*Work instruction:* The line with "の100％洗浄された綿野球帽ロープカスタム" marks the first line to copy, and the line with "Τσιμισκή, 12 546 23 Θεσσαλονίκη" marks the last. Transcribe that stretch of the data below exactly, without pictures.

Transcribed page contents
++++++++
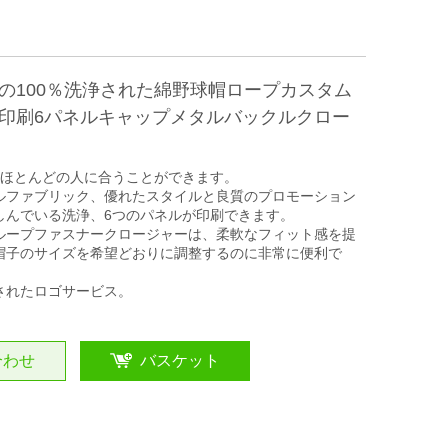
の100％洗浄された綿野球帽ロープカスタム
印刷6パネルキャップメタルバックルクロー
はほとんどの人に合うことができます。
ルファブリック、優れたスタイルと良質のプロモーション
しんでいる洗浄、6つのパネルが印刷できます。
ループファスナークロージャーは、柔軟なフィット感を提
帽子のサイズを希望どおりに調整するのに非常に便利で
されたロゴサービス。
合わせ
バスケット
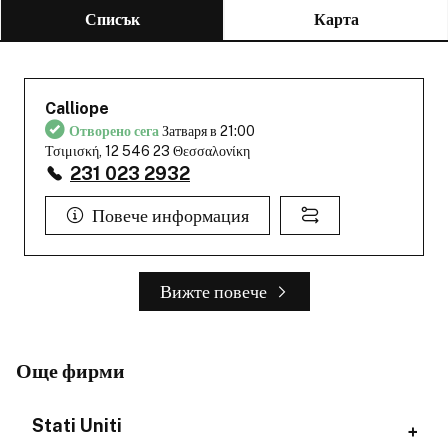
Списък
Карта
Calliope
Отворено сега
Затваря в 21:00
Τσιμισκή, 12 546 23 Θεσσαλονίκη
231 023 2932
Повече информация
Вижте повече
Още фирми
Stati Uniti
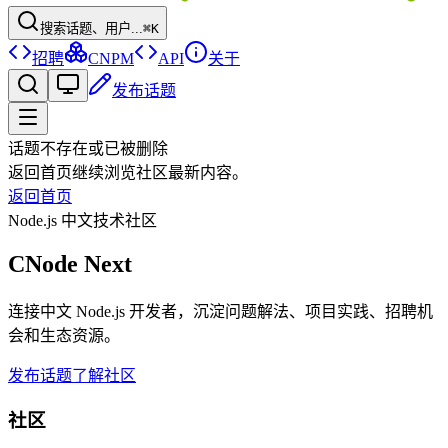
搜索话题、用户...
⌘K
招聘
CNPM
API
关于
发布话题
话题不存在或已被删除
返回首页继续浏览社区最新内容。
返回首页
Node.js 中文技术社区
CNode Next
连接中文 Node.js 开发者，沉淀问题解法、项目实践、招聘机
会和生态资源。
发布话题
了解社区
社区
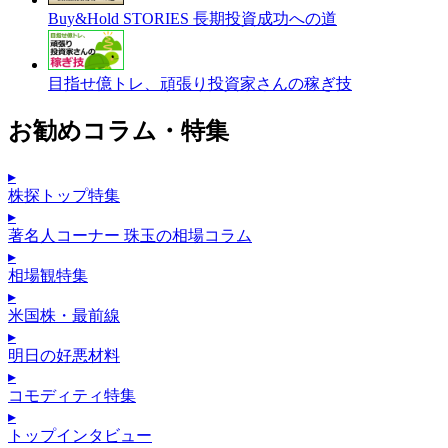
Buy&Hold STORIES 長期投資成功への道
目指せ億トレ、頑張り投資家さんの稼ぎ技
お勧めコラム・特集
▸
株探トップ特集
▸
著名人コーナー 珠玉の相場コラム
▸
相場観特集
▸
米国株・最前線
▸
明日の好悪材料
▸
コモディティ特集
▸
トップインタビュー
++++++++
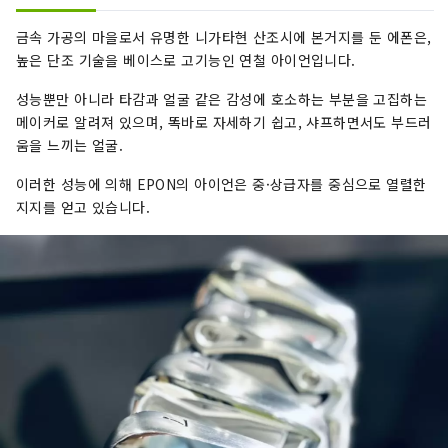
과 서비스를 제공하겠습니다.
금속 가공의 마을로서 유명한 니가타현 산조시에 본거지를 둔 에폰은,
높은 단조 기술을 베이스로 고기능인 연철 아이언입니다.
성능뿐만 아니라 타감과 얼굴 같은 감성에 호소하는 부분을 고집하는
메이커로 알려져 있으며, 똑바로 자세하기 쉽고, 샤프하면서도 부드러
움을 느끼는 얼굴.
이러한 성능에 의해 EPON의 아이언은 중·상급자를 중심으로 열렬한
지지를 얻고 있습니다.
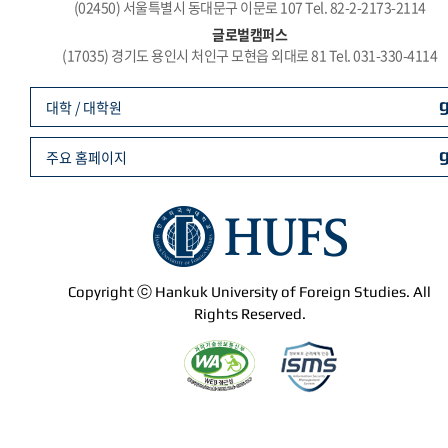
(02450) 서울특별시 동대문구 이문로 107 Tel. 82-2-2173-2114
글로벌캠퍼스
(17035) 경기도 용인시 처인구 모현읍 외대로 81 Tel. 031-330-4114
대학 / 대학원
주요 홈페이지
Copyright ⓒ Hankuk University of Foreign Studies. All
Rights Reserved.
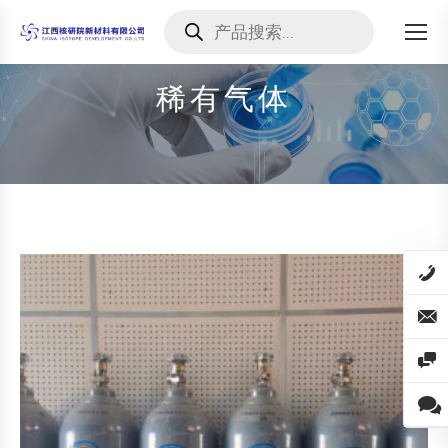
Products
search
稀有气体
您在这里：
++++++++
*Answer to this problem:*
の100％洗浄された綿野球帽ロープカスタム
印刷6パネルキャップメタルバックルクロー
はほとんどの人に合うことができます。
ルファブリック、優れたスタイルと良質のプロモーション
しんでいる洗浄、6つのパネルが印刷できます。
ループファスナークロージャーは、柔軟なフィット感を提
帽子のサイズを希望どおりに調整するのに非常に便利で
されたロゴサービス。
合わせ
バスケット
Списък
Карта
Calliope
Отворено сега
Затваря в 21:00
Τσιμισκή, 12 546 23 Θεσσαλονίκη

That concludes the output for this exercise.